Backfeeding poses a severe danger to workers attempting to restore electrical service. They can be severely injured or killed by power flowing back into lines which they assume are not carrying electricity. Also, if the line to your home or business becomes grounded, backfeeding can permanently damage your generator.
Customers who lose power should contact their utility company immediately. Most utilities in Kentucky have systems that use customer reports to help identify the location of the problem and determine what repairs are needed.
“It is important that every customer call to report an outage,” Armstrong said. “But repeated calls simply tie up the utility’s phone system. Call at once, but call only once.”
Customers who lose power also should check electric connections and meters for damage. Damaged connections or meters must be repaired before power can be restored to a home or business.
“It is critical that damaged connections be repaired by a qualified professional and inspected before power is restored,” Armstrong said. “In past outages, fires and severe damage have been caused by damaged or improperly repaired service connections.”

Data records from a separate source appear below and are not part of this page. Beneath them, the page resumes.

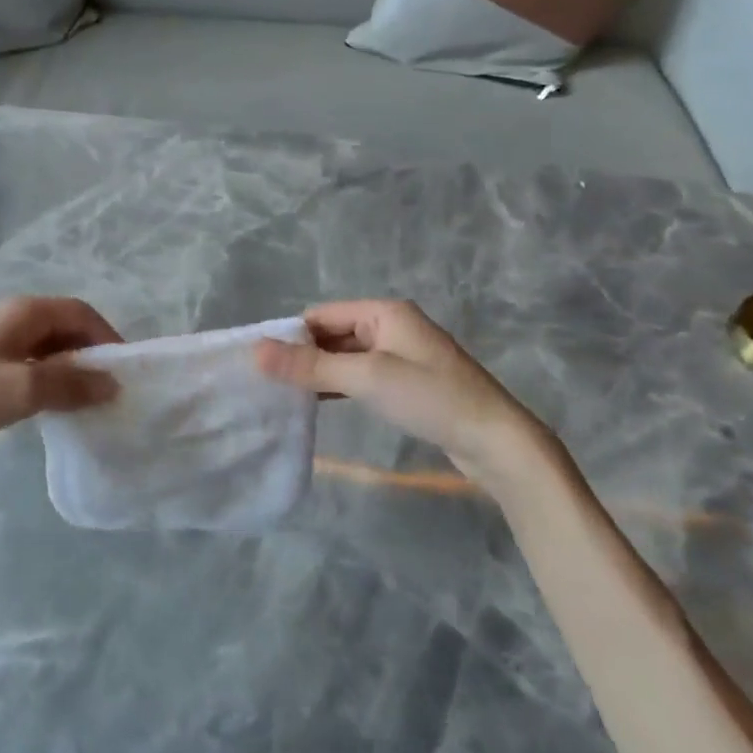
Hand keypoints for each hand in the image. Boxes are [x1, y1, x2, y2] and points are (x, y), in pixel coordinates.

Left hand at [0, 296, 121, 457]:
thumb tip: (113, 383)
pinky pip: (29, 360)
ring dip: (69, 368)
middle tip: (106, 389)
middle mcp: (13, 315)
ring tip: (83, 400)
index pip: (82, 313)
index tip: (123, 371)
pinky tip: (47, 403)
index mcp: (25, 311)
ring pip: (47, 345)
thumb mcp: (23, 391)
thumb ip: (71, 385)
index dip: (107, 337)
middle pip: (66, 326)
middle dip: (90, 354)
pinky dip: (48, 377)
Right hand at [255, 300, 552, 489]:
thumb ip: (311, 365)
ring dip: (321, 373)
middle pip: (333, 334)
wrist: (497, 441)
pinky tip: (320, 404)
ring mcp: (401, 355)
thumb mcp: (366, 378)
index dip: (291, 335)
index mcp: (383, 311)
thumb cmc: (431, 397)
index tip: (261, 363)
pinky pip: (362, 375)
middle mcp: (391, 325)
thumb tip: (256, 350)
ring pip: (346, 357)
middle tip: (269, 384)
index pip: (322, 314)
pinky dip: (340, 386)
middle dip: (304, 355)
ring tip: (286, 396)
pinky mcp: (407, 382)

Repairing a service connection or meter base is the responsibility of the individual customer. The meter base is the square or rectangular box on which the meter itself is mounted. It belongs to the property owner. The meter itself – the circular, glass-enclosed portion that attaches to the meter base - is the property of the utility company.
Residents SHOULD NOT attempt to remove any branches, limbs or trees that have fallen across service connections or other utility lines. Notify the utility to arrange for the debris to be removed.
“We know that the very cold weather makes these utility disruptions particularly unpleasant and dangerous,” Armstrong said. “We urge people to be patient and to take proper precautions to protect their health and safety while they wait for power to be restored.”